In his decade-long association with Toronto-based prodco Strada Films and distributor Union Pictures, Brad has had the pleasure of working on high-profile feature film and television projects with some of Canada’s best-known directors, including Atom Egoyan, Norman Jewison, and Robert Lepage. He most recently produced the feature film adaptation “Billy Bishop Goes to War” based on the iconic Canadian stageplay with Eric Peterson and John Gray.

A co-founder and the executive producer of the Canadian Comedy Award winning Rocket Ace Moving Pictures, Brad has been at the forefront of the earliest forays into Internet-based serialized media, including the “father of video podcasts” Dead End Days, Cerealized, and The Couchathon. Since 2007 he has also co-produced Talent Lab, the developmental program of the Toronto International Film Festival.

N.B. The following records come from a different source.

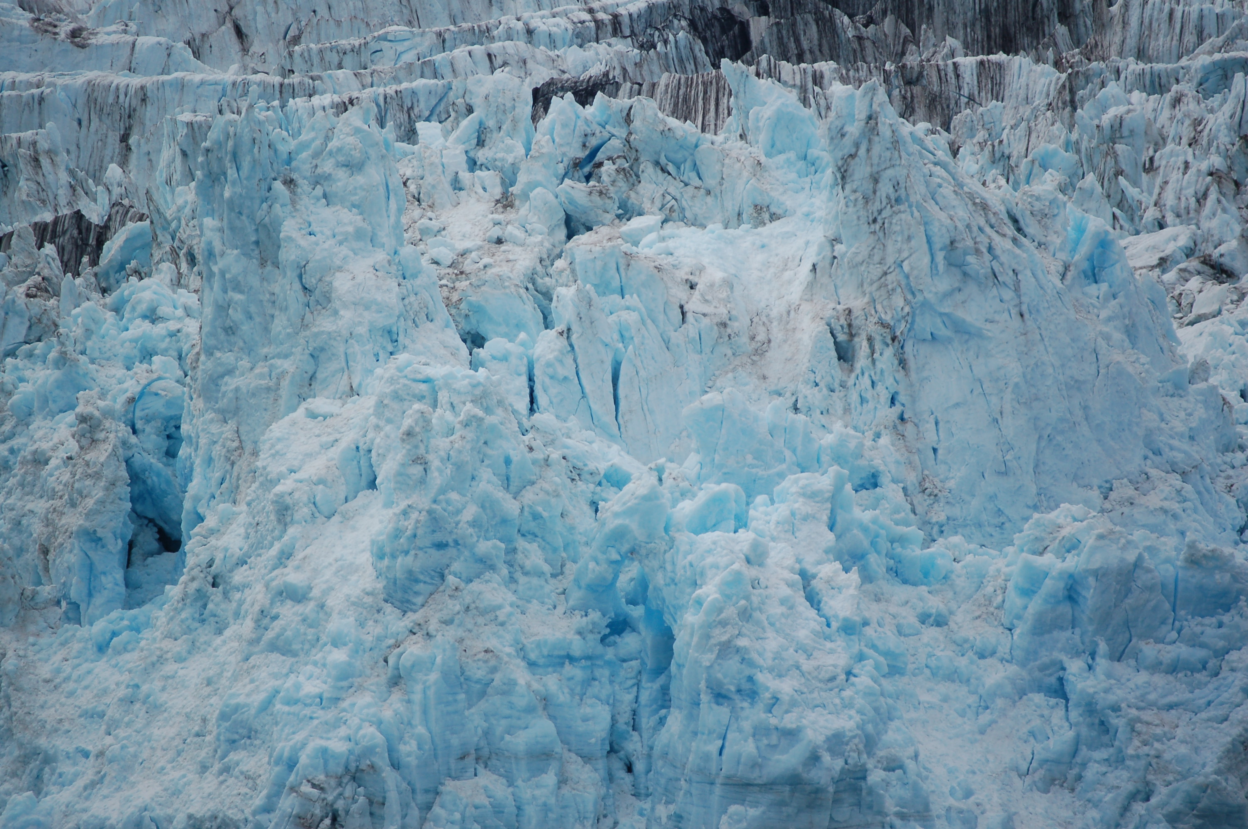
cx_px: 624
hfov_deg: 6.9
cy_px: 414
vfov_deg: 4.6
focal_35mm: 300
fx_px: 10391
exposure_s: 1/2000
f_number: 5.6
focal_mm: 200
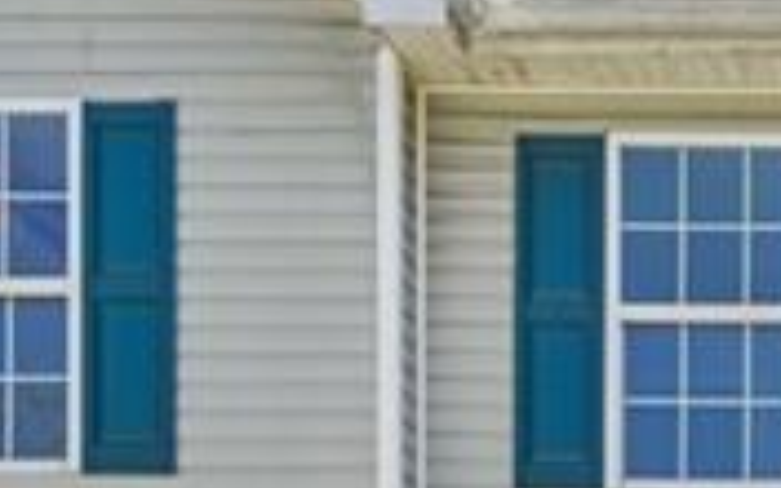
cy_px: 943
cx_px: 1100
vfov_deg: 13.0
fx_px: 1894
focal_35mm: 89
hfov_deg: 20.6
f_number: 8
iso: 100
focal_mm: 15
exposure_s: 1/100
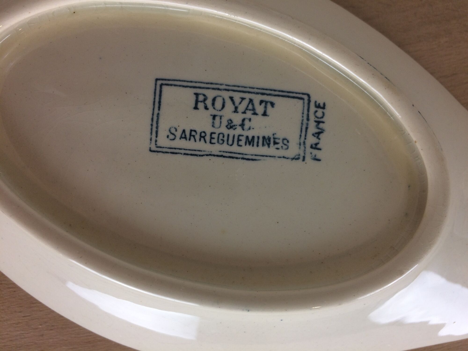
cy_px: 176
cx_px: 234
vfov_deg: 48.2
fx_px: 392
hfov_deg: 61.7
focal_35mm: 29
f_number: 2.2
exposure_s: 1/50
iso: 40
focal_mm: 4.15
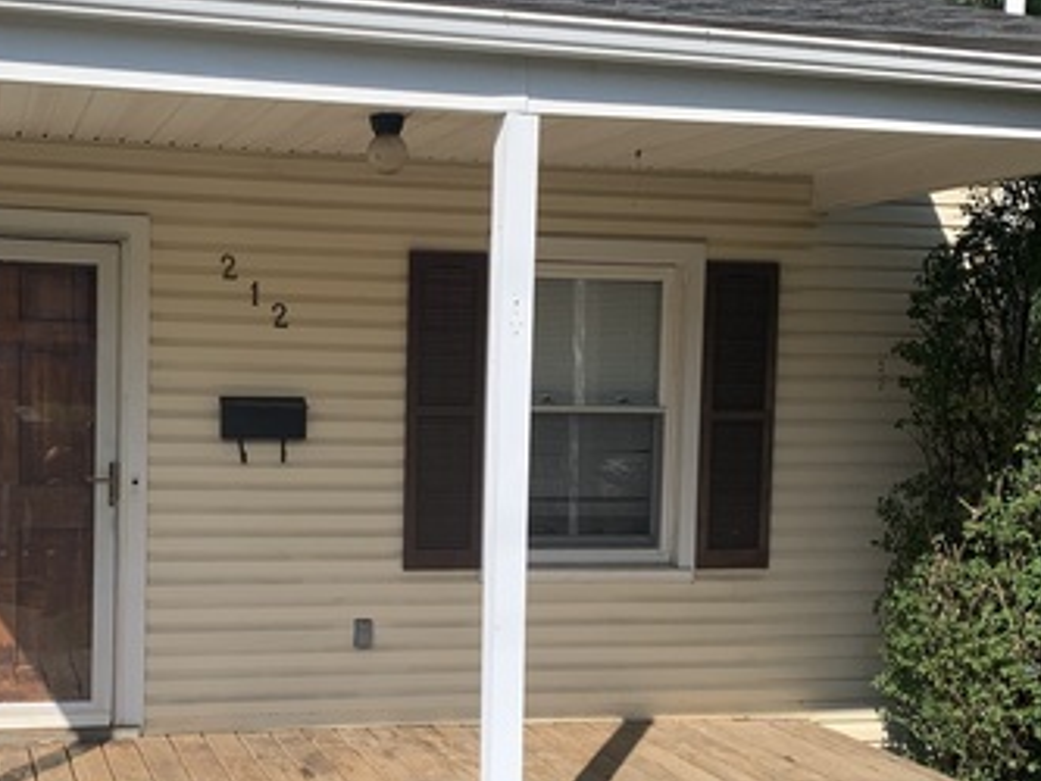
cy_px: 465
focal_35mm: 52
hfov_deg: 36.4
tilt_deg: -4.2
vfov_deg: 28.0
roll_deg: -2.6
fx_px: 1564
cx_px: 345
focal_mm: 4.25
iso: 25
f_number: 1.8
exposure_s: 1/2481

A long-time proponent of forward-thinking change to copyright and intellectual property law, Brad has written and spoken on the topic of media in the 21st century for venues as disparate as the University of Regina, various film festivals, government hearings, industry conventions, and the OSS legal website Groklaw.

A lifelong fan of Comics and graphic arts based storytelling, Brad has been hired three times to write columns on graphic literature for various North American magazines, 100% of which ceased publishing prior to any of his work seeing publication. Since that time many excellent dedicated comics blogs have emerged, any one of which do a better job than he would, so he no longer feels the need to kill print magazines with his writing.

Despite all of the above, the question most asked Brad by strangers is how he became the most famous professional Rock-Paper-Scissors tournament referee in the world. The official answer is that it’s “a long story involving a snowstorm”.